My father’s friend was entranced by the way I had decorated the studio. A huge muslin screen embossed with a palm tree separated the living area from the bedroom. My couch and chair and a half were upholstered with pink flamingos. I had two deco swivel chairs that were upholstered in a more sedate blush with small mauve rectangles, built in shelves held my collection of Oaxacan pottery; many books were in the bookshelves. It had a decidedly undecorated but stylish look. I was proud of it except when my father came over.”This is wonderful. I love it!” My father’s friend had always been given to hyperbole but in this case it made me happy.
“She has good taste?” My father asked that in an astonished voice. “Better than good. Clever, witty and interesting. Exceptional. “Oh, just like me,” I couldn’t help interjecting.
My father left in a trance. He had to process this new information. An internationally known expert on design had just pronounced my taste to be exceptional. I hadn’t been using the money my father put into my bank account each month as I made enough to pay for my apartment and expenses and was trying to begin saving for something. He had noticed that and was a little sad and a lot proud.
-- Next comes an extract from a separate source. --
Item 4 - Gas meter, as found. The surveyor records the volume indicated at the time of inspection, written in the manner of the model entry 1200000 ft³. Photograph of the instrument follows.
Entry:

My credit card had a higher limit than his, though when he found that out he immediately applied for an increase. When we would have dinner together once a week, he had gotten into the habit of talking about his business problems with me. I was a good sounding board with good answers. Now he officially found out that I had good taste. I called my mother to tell her that he just might have a heart attack on the way home. I was no longer his wayward child.